Aktuelle Rückrufe im Supermarkt & Co.: Vor welchen Produkten wird 2026 gewarnt?
Welche Lebensmittel und Produkte werden aktuell im Supermarkt oder der Drogerie zurückgerufen? Aus welchen Gründen und welche Gefahren bestehen?
Salmonellen bei Aldi Süd
Aldi Süd ruft Ende November 2025 den „Bio Naturland Pfeffer schwarz gemahlen“ zurück, da das Gewürz offenbar Salmonellen enthalten kann und somit nicht verzehrt werden sollte. Betroffen sind die 60-Gramm-Tüten mit den Mindesthaltbarkeitsdaten 10/2027 und 11/2027 sowie den Chargennummern 150636 und 150210. Die Raimund Hofmann GmbH weist darauf hin, dass das Produkt in allen Aldi-Süd-Filialen zurückgegeben werden kann, auch ohne Vorlage des Kassenbons. Vom Verzehr wird dringend abgeraten, da eine gesundheitliche Gefährdung nicht ausgeschlossen werden kann. Typische Salmonellen-Symptome sind beispielsweise plötzlicher Durchfall, Bauchschmerzen, Übelkeit und auch Erbrechen. Oft treten ebenfalls Kopfschmerzen und leichtes Fieber auf. Aldi Süd und der Hersteller raten, die betroffenen Tüten vorsorglich aus dem Haushalt zu entfernen.

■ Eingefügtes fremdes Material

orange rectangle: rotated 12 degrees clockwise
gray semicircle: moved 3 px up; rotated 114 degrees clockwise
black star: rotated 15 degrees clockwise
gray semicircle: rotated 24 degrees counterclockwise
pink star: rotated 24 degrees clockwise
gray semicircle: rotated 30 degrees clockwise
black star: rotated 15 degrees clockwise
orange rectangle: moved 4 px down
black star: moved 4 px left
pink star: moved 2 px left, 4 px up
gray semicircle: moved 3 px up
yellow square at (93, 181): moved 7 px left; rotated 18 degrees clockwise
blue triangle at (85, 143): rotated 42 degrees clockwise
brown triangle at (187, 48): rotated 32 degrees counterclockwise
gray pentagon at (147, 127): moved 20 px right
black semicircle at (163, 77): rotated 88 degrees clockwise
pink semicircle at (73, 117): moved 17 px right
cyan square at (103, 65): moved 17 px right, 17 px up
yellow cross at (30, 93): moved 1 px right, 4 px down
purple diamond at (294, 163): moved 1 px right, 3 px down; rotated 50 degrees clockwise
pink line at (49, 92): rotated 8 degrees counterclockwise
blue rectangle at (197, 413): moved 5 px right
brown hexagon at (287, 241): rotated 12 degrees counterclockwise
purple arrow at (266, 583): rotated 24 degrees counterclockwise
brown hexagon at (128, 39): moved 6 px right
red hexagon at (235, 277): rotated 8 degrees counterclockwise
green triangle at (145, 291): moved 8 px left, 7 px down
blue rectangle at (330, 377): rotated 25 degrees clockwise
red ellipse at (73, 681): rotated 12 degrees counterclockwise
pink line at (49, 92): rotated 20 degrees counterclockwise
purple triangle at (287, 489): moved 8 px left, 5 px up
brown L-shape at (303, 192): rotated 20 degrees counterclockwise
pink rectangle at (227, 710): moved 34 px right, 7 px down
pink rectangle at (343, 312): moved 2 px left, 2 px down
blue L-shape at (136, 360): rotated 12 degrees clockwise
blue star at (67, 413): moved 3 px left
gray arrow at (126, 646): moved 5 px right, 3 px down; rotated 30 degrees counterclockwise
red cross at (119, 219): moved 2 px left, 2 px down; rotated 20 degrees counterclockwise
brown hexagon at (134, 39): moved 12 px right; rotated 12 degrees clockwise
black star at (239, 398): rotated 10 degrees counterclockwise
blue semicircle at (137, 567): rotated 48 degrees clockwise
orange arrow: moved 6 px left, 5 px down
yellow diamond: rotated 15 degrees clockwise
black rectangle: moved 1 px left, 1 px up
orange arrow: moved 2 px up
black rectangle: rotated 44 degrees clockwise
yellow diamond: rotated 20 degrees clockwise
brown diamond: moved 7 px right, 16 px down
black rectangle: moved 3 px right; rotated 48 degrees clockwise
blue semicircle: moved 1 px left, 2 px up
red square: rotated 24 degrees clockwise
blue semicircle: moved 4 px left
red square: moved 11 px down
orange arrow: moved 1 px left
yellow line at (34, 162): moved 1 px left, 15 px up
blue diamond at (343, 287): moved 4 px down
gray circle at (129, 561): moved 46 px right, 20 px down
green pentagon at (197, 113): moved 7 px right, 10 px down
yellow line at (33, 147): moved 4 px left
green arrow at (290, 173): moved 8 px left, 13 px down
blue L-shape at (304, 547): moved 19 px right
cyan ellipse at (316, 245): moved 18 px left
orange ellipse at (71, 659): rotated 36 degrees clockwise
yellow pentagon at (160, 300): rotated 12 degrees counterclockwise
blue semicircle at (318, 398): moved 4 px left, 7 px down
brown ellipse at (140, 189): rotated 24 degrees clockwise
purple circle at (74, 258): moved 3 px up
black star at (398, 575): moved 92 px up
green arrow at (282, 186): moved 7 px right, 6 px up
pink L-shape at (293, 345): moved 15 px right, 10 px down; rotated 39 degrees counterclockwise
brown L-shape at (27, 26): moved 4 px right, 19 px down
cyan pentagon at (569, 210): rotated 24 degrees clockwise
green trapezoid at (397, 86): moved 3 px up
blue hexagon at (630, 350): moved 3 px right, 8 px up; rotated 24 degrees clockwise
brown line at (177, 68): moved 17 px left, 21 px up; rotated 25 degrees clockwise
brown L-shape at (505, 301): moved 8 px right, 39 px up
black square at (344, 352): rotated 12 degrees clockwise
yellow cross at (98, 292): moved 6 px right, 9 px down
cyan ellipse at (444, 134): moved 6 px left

Reis-Mischung wird in 13 Bundesländer zurückgerufen
In Go-Asia Supermärkten deutschlandweit wird Ende November 2025 die 350-Gramm-Packung „Reis-Getreide-Mix“ des Herstellers „Go Asia GmbH / Orient Master GmbH“ zurückgerufen und sogar vom Markt genommen. Betroffen sind alle Chargen mit dem Mindesthaltbarkeitsdatum 12.09.2026. Grund für den Rückruf ist ein Verkehrsverbot, verhangen von der Europäischen Union für die Zutaten Hiobsträne (Coix lacryma-jobi) und Stachelseerose (Euryale ferox), die in den Packungen enthalten sind. Sie gelten als neuartige Lebensmittel und unterliegen somit der EU-Verordnung 2015/2283.
Tütensuppe von Knorr
Sowohl in Österreich und der Niederlande, als auch in Belgien werden Tütensuppen der Marke Knorr zurückgerufen. Grund dafür ist ein erhebliches Gesundheitsrisiko und eine Verletzungsgefahr aufgrund von Metall- und Gummiteilen, die sich in den Produkten befinden können. Bei versehentlichem Verzehr besteht ein Risiko für Schluckstörungen, Beschwerden wie Magenprobleme oder Brechreiz. Vor allem Grenzregionen in Deutschland werden ebenfalls gewarnt. Die bekannten betroffenen Tüten sind in Österreich „Knorr Kaiser Teller Waldpilz Suppe“ mit der Chargennummer 528219C93 und dem Mindesthaltbarkeitsdatum: 04/2027; in der Niederlande „Knorr Basilicum Roomsaus“ mit den Lotcodes 52805C93 und 52905C93; in Belgien die „Knorr Basilicum Roomsaus“ mit den Lotcodes 52805C93 oder 52905C93, und die „Knorr Saus voor Vis“ mit dem Lotcode 527823C93.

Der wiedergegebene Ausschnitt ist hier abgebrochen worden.